On Saturday night, the Moonlight Cabaret returned to bring burlesque performances back to the Motor City Steam Con. Sultry seductive routines were lead by Holly Hock, Kitty Hawkk and Leena Allure to name a few. The burlesque section of the Cabaret ended with a dual performance of Kitty Hawkk and Eris. They moved in sync to dazzle the audience with flowing streams of sash attached to fans. I thought that was a perfect way to end the show. However, there was one more act left for the audience to experience. After the dual performance concluded, The Moonlight Cabaret closed with a vaudeville wrestling act. Initially, I wondered if the match would have concluded with a burlesque performance but as time progressed (in the roughly ten minute performance) I learned that was not going to be the case. Each wrestler came out with their own manager in a Throw in the Towel match. The manager who threw in the towel would concede defeat for their wrestler. As with pro wrestling, the performers told a story through their actions and facial expressions. While the babyface (wrestling term for the hero) was seconds away from achieving victory, the heel (wrestling term for the villain) won out of nowhere due to the actions of the babyface manager throwing in the towel. The ending of the match was confusing since it was quite the swerve. While the wrestlers were entertaining and kept the crowd involved through cheers and jeers, the wrestling act felt completely out of place. I felt that it killed the lingering atmosphere of the preceding performances. If the wrestling was used as an act to entertain the crowd as they were filling in the seats before the show or as an intermission between the two performance sets, I feel that the experience would’ve been more palatable.

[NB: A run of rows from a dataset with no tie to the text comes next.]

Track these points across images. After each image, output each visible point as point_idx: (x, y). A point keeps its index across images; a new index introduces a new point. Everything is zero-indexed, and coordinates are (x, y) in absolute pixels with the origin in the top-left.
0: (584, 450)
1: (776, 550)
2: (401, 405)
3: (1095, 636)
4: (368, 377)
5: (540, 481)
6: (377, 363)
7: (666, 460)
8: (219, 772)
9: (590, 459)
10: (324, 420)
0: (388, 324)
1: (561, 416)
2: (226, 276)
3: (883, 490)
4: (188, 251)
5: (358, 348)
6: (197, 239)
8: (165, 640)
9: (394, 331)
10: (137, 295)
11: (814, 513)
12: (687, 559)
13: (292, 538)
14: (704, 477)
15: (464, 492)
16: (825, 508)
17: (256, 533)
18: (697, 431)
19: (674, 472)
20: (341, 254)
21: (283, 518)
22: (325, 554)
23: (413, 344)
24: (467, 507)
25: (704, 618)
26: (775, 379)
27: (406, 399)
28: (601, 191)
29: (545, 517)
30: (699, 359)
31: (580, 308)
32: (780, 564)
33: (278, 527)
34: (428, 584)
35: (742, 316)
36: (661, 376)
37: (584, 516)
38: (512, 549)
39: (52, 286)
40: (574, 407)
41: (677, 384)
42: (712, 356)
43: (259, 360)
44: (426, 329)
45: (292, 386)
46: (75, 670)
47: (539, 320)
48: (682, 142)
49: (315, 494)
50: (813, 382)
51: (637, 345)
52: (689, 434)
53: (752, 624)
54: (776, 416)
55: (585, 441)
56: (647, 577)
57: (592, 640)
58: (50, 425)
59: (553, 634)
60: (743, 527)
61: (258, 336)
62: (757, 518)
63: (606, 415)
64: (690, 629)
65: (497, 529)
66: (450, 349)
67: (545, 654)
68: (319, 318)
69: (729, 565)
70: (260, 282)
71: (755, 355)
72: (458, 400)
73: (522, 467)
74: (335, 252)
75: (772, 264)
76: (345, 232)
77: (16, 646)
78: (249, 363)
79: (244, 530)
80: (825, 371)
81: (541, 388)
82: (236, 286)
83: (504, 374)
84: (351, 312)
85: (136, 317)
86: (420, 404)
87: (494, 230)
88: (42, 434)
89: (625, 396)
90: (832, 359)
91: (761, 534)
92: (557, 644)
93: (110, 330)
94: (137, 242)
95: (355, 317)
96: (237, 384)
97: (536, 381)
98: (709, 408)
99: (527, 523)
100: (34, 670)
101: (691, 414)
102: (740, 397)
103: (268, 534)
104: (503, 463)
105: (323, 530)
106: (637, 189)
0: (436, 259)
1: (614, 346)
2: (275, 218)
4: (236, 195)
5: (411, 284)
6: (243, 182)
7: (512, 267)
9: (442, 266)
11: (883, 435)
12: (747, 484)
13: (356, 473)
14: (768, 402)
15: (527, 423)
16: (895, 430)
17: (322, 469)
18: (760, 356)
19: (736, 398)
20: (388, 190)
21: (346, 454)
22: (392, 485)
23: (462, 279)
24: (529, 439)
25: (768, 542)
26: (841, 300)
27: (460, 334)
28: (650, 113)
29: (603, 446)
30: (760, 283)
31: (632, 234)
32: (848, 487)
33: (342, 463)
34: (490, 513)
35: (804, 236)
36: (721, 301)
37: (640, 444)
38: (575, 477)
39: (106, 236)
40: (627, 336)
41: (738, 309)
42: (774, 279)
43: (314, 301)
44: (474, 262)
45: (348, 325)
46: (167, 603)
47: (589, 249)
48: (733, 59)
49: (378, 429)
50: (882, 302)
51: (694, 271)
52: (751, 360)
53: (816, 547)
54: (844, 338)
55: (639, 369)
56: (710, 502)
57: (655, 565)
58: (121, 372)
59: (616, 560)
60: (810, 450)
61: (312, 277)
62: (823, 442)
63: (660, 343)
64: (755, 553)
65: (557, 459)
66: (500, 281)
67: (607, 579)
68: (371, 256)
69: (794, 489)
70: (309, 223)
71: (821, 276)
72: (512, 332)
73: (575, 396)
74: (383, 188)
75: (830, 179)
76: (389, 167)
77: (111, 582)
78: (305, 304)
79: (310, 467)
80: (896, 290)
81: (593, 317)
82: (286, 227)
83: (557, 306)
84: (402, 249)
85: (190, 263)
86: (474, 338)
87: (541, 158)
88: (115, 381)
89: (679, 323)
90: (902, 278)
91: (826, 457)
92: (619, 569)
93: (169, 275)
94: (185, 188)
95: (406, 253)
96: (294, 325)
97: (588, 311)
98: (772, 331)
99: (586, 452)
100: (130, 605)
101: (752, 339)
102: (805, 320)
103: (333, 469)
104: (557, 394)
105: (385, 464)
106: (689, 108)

On Sunday, the acrobatic IlluminAir Entertainment group provided circus ariels and acrobatics in the parking lot outside of the hotel. Displaying feats of strength and flexibility, while suspended 10 to 15 feet off the ground, is vastly impressive. I can now say I’ve witnessed people perform tricks on a sash, a metal ring and a chandelier type object while high in the sky. Comedic theatrics played a part in the performance as well. A mischievous mustached individual (think Snidley Whiplash) would steal the clothing, trinkets and jewelry from the other performers while they doing their routine. At one point, this dastardly robber was chased into the crowd and finally cornered to give up the goods. If you are fortunate enough to be at an event where this wonderful group is performing, make it a point to experience their performance at least once.
Once again, my visit to the Motor City Steam Con was brief but enjoyable. If you are into steampunk, you can’t go wrong with checking out this event. I will make it a point to fully attend this convention in its entirety. See you next year, Motor City Steam Con.
What were your thoughts on the event?